══ EXTRACTED MATERIAL

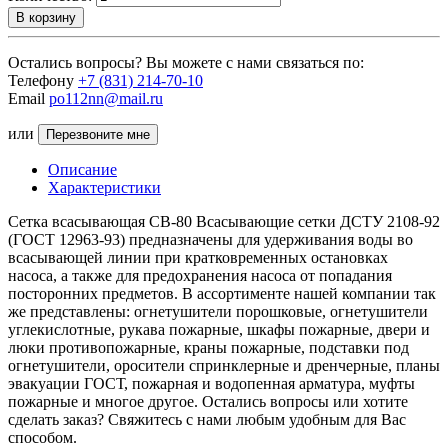
В корзину
Остались вопросы? Вы можете с нами связаться по:
Телефону
+7 (831) 214-70-10
Email
po112nn@mail.ru
или
Перезвоните мне
Описание
Характеристики
Сетка всасывающая СВ-80 Всасывающие сетки ДСТУ 2108-92
(ГОСТ 12963-93) предназначены для удерживания воды во
всасывающей линии при кратковременных остановках
насоса, а также для предохранения насоса от попадания
посторонних предметов. В ассортименте нашей компании так
же представлены: огнетушители порошковые, огнетушители
углекислотные, рукава пожарные, шкафы пожарные, двери и
люки противопожарные, краны пожарные, подставки под
огнетушители, оросители спринклерные и дренчерные, планы
эвакуации ГОСТ, пожарная и водопенная арматура, муфты
пожарные и многое другое. Остались вопросы или хотите
сделать заказ? Свяжитесь с нами любым удобным для Вас
способом.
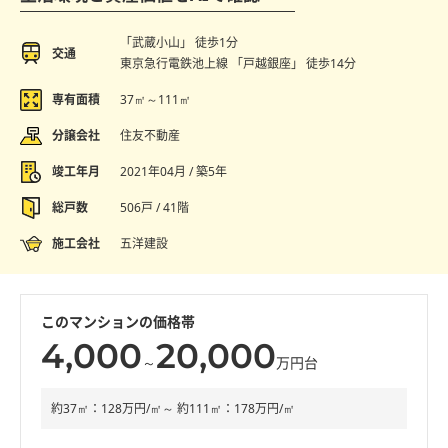
「武蔵小山」 徒歩1分
交通
東京急行電鉄池上線 「戸越銀座」 徒歩14分
専有面積
37㎡～111㎡
分譲会社
住友不動産
竣工年月
2021年04月 / 築5年
総戸数
506戸 / 41階
施工会社
五洋建設
このマンションの価格帯
4,000
20,000
～
万円台
約37㎡：128万円/㎡～ 約111㎡：178万円/㎡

════

## WHAT IS REQUIRED:
Could you write out the text of both items above line for line, exactly as it appears, without the pictures?

## REPLY TO THE EXERCISE:
В корзину
Остались вопросы? Вы можете с нами связаться по:
Телефону
+7 (831) 214-70-10
Email
po112nn@mail.ru
или
Перезвоните мне
Описание
Характеристики
Сетка всасывающая СВ-80 Всасывающие сетки ДСТУ 2108-92
(ГОСТ 12963-93) предназначены для удерживания воды во
всасывающей линии при кратковременных остановках
насоса, а также для предохранения насоса от попадания
посторонних предметов. В ассортименте нашей компании так
же представлены: огнетушители порошковые, огнетушители
углекислотные, рукава пожарные, шкафы пожарные, двери и
люки противопожарные, краны пожарные, подставки под
огнетушители, оросители спринклерные и дренчерные, планы
эвакуации ГОСТ, пожарная и водопенная арматура, муфты
пожарные и многое другое. Остались вопросы или хотите
сделать заказ? Свяжитесь с нами любым удобным для Вас
способом.
「武蔵小山」 徒歩1分
交通
東京急行電鉄池上線 「戸越銀座」 徒歩14分
専有面積
37㎡～111㎡
分譲会社
住友不動産
竣工年月
2021年04月 / 築5年
総戸数
506戸 / 41階
施工会社
五洋建設
このマンションの価格帯
4,000
20,000
～
万円台
約37㎡：128万円/㎡～ 約111㎡：178万円/㎡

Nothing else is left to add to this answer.